Every year I take a writing retreat at The Evangelical Institute of Biblical Studies (link to website) in Greenville, SC. Affectionately called “EI,” it’s a tiny two-year Bible school (with an optional third year) that sits atop the highest mountain in Greenville County, with a lush campus and gorgeous views.
How tiny? Well each year about fifty students come from many states and other countries all over the world (Japan, Brazil, Mongolia, Latvia, Kenya, Indonesia, Peru, and Thailand come readily to mind) to study the Word of God together and to deepen their relationship with the Lord.
When we first heard about the school in 2006—when by that time it was 40 years old—Tim and I looked at each other and said, “We lived in Greenville for all those years without ever hearing of this school?”
EI isn’t known for self-promotion, that’s for sure. But through the years Christian workers and missionaries have gone out from the school and sent others to be educated there.
Early on, Tim and I both thought that going to a Bible school for two or three years after high school wasn’t the best use of one’s money. After all, one could take Bible courses at a Christian college while one was learning a marketable skill, couldn’t one? And one could engage in Bible studies elsewhere and study the Bible on one’s one, couldn’t one?
As we got to know more and more of the young people from the school, as we occasionally sat in on “Monday Night Meeting,” which is open to the public, and as our older child had some significant negative experiences at another local institution of higher learning, we began to rethink our thinking.
Ultimately we both began to urge Child #3 to attend there. She had already taken a dual credit Old Testament class at a local Christian college. But when she went to EI and had to take Old Testament again, I asked her, “How do the two classes compare?”
She said, “There’s no comparison. The other professor just told Bible stories, and I already knew them. Mr. Nuernberg digs into the Bible and pulls out applications that I’ve never seen before.”
Our daughter began to write songs based on what she’d been learning in her Bible classes, especially during the monthly prayer and fasting days, and sing them in coffee shops.
She developed deep friendships with people from very different backgrounds and from different parts of the world. Her love for the Lord and others strengthened.
This daughter went on to become a manager at a local bakery, marry, and study sustainable agriculture at the community college, but EI helped her have foundations for living.
While our daughter was in school, we still weren’t sure about EI for our last child, because he wasn’t academically inclined, and we knew that EI’s work was quite rigorous, with a considerable amount of reading and papers to write.

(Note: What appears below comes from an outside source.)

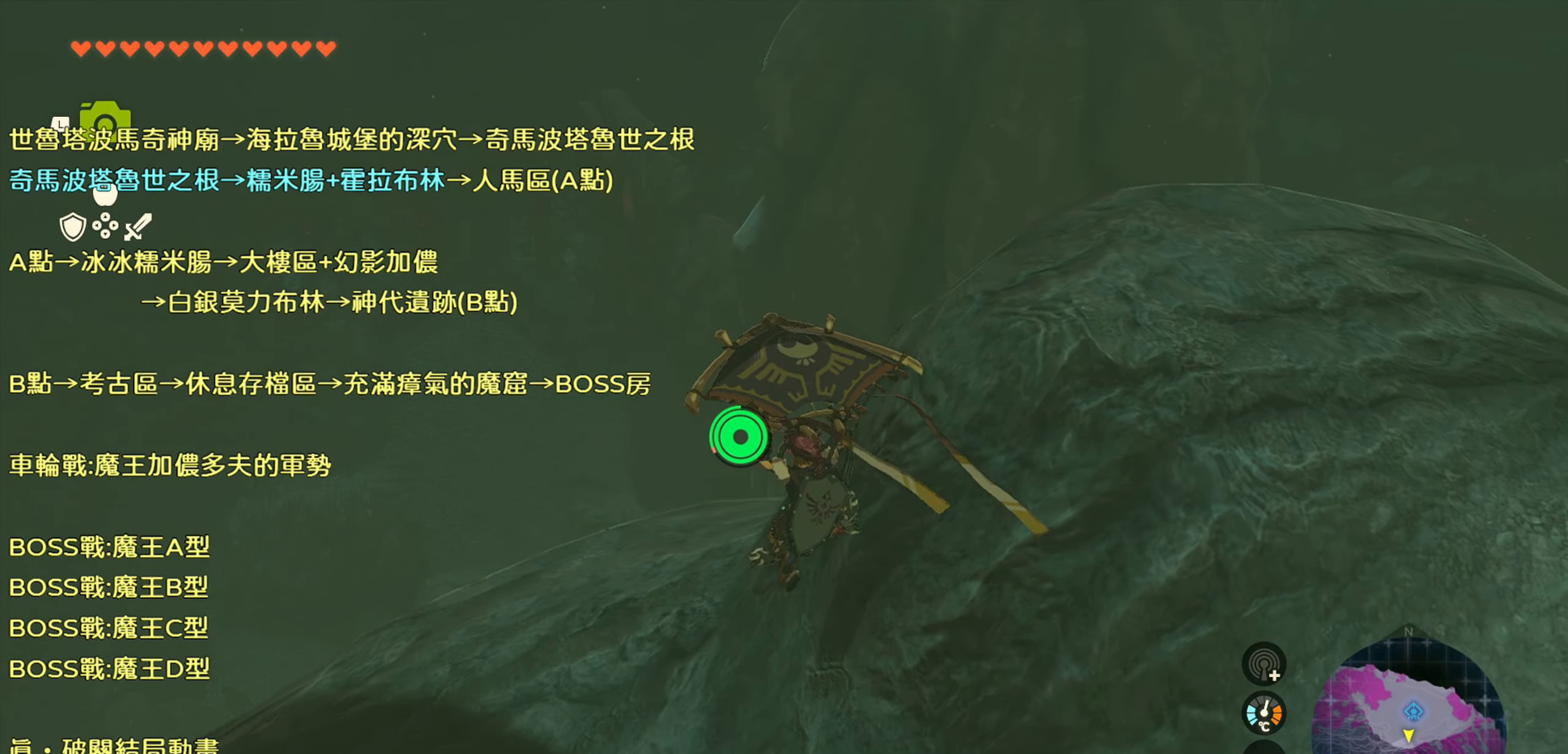
{"buttons": [], "left_stick": "up", "right_stick": "center", "events": []}
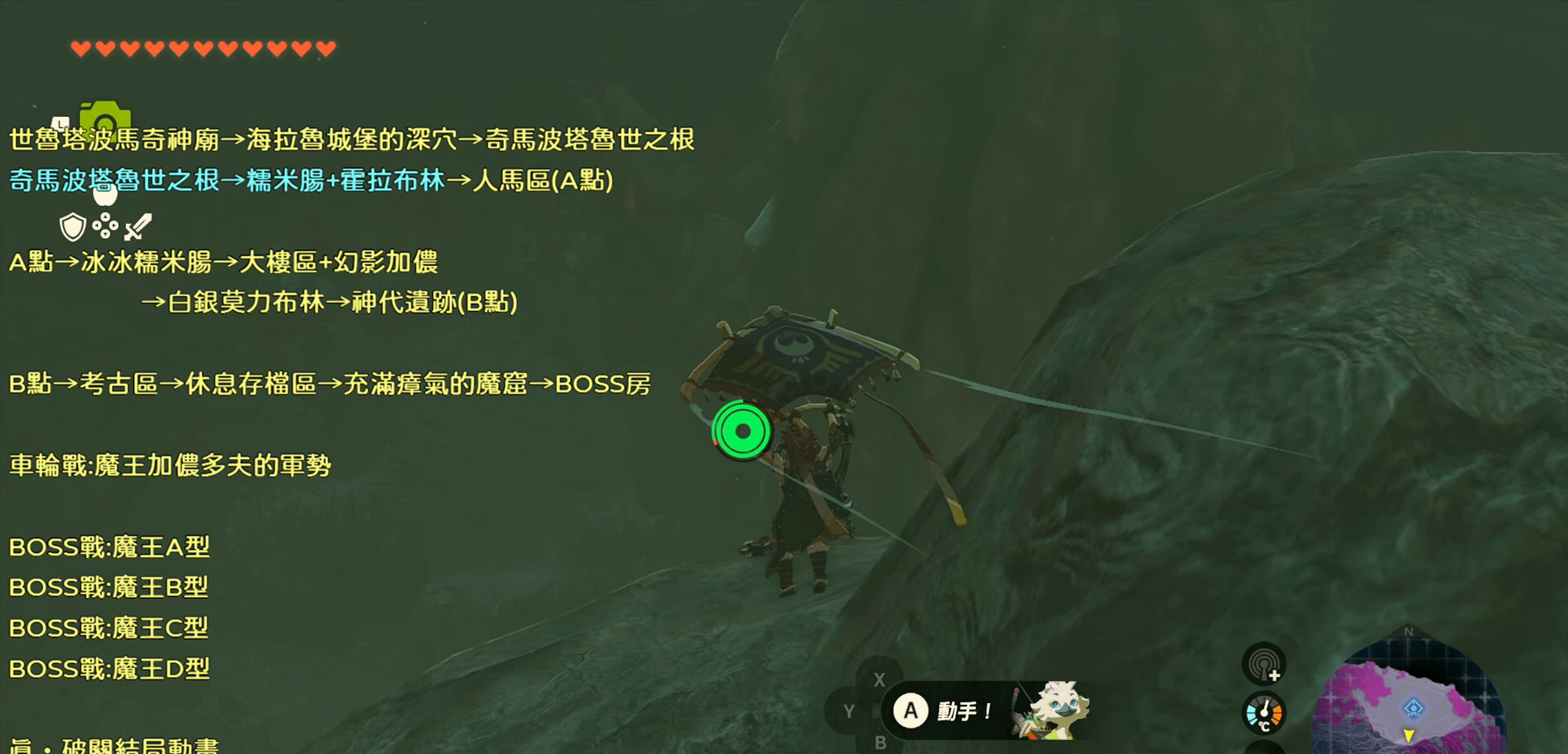
{"buttons": [], "left_stick": "up", "right_stick": "center", "events": [[33, "right_stick", "down-right"], [350, "right_stick", "center"]]}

Heart-breakingly, this son also wasn’t a Christian and was willing to say so.
However, as we prayed, two things happened. We saw how gently and kindly the teachers of EI worked with students who had learning disabilities of one sort or another. They allowed them to finish some assignments over the breaks. They spent extra time with them.
And our son decided he was willing to go. “This is God’s last chance to show up in my life,” he said to me. We told him not to pretend to be a Christian when he applied, but to be honest with the dean of men. He was, and he was conditionally accepted.
And we prayed. As it turned out, students and teachers at the school were praying for him too.
His first semester our son figured what’s the point, didn’t study, goofed off, and continued to answer me and others with monosyllables or arguments.
But one day in March of his first school year, when I picked him up to take him home to do his laundry, I said the usual as we pulled out of the parking lot, “How’s it going?”
He turned and looked at me (unusual in itself) and replied, “Really good, actually.”
My heart almost stopped. “Oh? What’s different?”
“I was saved this week.”
Tears sprang to my eyes, making it hard to see the road, and I struggled to keep my voice steady. “Oh, that, that’s, really good. I’m, I’m really glad to hear that. Ummm . . . can you tell me about it?”
He proceeded to remind me about a friend of his who was being sexually abused. I had known something of this, but listened soberly. He had asked his classmates to pray for her, which meant almost everyone on campus was praying for her, as they were praying for him.
That week, because of circumstances with this friend, he was brought to the end of himself knowing that what was going on was far more than he himself could handle, and he asked the Lord to rescue him.
And yes, the Lord did show up in his life.
The next year and a half of Bible school showed a completely different young man. He stopped arguing. He was eager and willing to learn. He sought God and prayed for others. He and I had deep conversations about the things of the Lord and how to pray for and help those who have been abused.
This son went on to become a house painter, but he also wants to do foreign mission work, which is what he used to talk about doing when he was five years old.
The financial debt? They both had theirs paid off in a year or less.
The rewards? They last for a lifetime.
Once a year now, I spend five days at this little campus, writing, reading, and praying. I walk the grounds and remember what the Lord has done, and I praise Him.
For anyone who wants to have a deeper understanding of the Word of God, not just in order to know the Bible, but in order to know God, for anyone who wants to get to know others who also long to know Him, I give The Evangelical Institute of Biblical Training my highest recommendation.
Their mission, they say is to “train believers to live like Christ, for Christ, out of the riches of Christ, anywhere in the world.” I believe they take their mission very seriously, and the fruit of their work proves it out.
Note: I received my son’s approval before posting this piece.